→ WORK REQUIRED
What is needed is a verbatim copy of every record below, with the pictures left out.

→ SUPPLIED ENTRIES
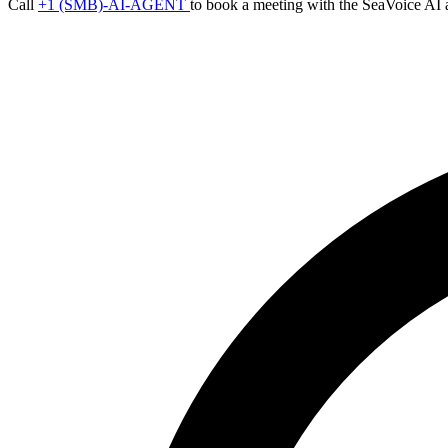
Call
+1 (SMB)-AI-AGENT
to book a meeting with the SeaVoice AI 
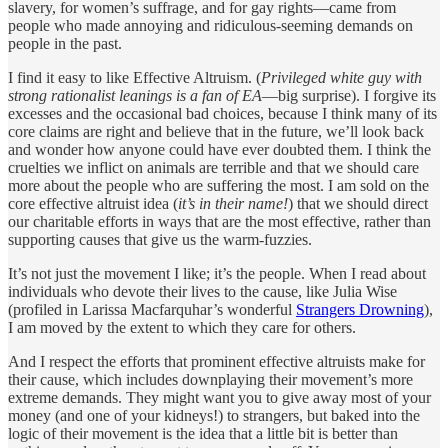
slavery, for women’s suffrage, and for gay rights—came from
people who made annoying and ridiculous-seeming demands on
people in the past.
I find it easy to like Effective Altruism. (
Privileged white guy with
strong rationalist leanings is a fan of EA
—big surprise). I forgive its
excesses and the occasional bad choices, because I think many of its
core claims are right and believe that in the future, we’ll look back
and wonder how anyone could have ever doubted them. I think the
cruelties we inflict on animals are terrible and that we should care
more about the people who are suffering the most. I am sold on the
core effective altruist idea (
it’s in their name!
) that we should direct
our charitable efforts in ways that are the most effective, rather than
supporting causes that give us the warm-fuzzies.
It’s not just the movement I like; it’s the people. When I read about
individuals who devote their lives to the cause, like Julia Wise
(profiled in Larissa Macfarquhar’s wonderful
Strangers Drowning
),
I am moved by the extent to which they care for others.
And I respect the efforts that prominent effective altruists make for
their cause, which includes downplaying their movement’s more
extreme demands. They might want you to give away most of your
money (and one of your kidneys!) to strangers, but baked into the
logic of their movement is the idea that a little bit is better than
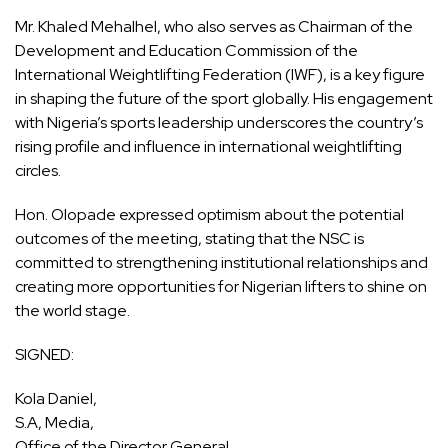
Mr. Khaled Mehalhel, who also serves as Chairman of the
Development and Education Commission of the
International Weightlifting Federation (IWF), is a key figure
in shaping the future of the sport globally. His engagement
with Nigeria’s sports leadership underscores the country’s
rising profile and influence in international weightlifting
circles.
Hon. Olopade expressed optimism about the potential
outcomes of the meeting, stating that the NSC is
committed to strengthening institutional relationships and
creating more opportunities for Nigerian lifters to shine on
the world stage.
SIGNED:
Kola Daniel,
S.A, Media,
Office of the Director General,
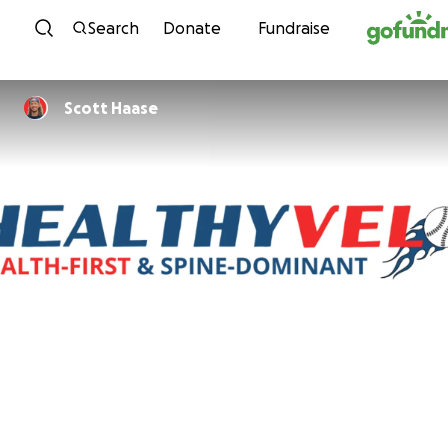
Skip to content
Search
Donate
Fundraise
Scott Haase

→ OUTPUT OF THE TASK
Call
+1 (SMB)-AI-AGENT
to book a meeting with the SeaVoice AI 
slavery, for women’s suffrage, and for gay rights—came from
people who made annoying and ridiculous-seeming demands on
people in the past.
I find it easy to like Effective Altruism. (
Privileged white guy with
strong rationalist leanings is a fan of EA
—big surprise). I forgive its
excesses and the occasional bad choices, because I think many of its
core claims are right and believe that in the future, we’ll look back
and wonder how anyone could have ever doubted them. I think the
cruelties we inflict on animals are terrible and that we should care
more about the people who are suffering the most. I am sold on the
core effective altruist idea (
it’s in their name!
) that we should direct
our charitable efforts in ways that are the most effective, rather than
supporting causes that give us the warm-fuzzies.
It’s not just the movement I like; it’s the people. When I read about
individuals who devote their lives to the cause, like Julia Wise
(profiled in Larissa Macfarquhar’s wonderful
Strangers Drowning
),
I am moved by the extent to which they care for others.
And I respect the efforts that prominent effective altruists make for
their cause, which includes downplaying their movement’s more
extreme demands. They might want you to give away most of your
money (and one of your kidneys!) to strangers, but baked into the
logic of their movement is the idea that a little bit is better than
Mr. Khaled Mehalhel, who also serves as Chairman of the
Development and Education Commission of the
International Weightlifting Federation (IWF), is a key figure
in shaping the future of the sport globally. His engagement
with Nigeria’s sports leadership underscores the country’s
rising profile and influence in international weightlifting
circles.
Hon. Olopade expressed optimism about the potential
outcomes of the meeting, stating that the NSC is
committed to strengthening institutional relationships and
creating more opportunities for Nigerian lifters to shine on
the world stage.
SIGNED:
Kola Daniel,
S.A, Media,
Office of the Director General,
Skip to content
Search
Donate
Fundraise
Scott Haase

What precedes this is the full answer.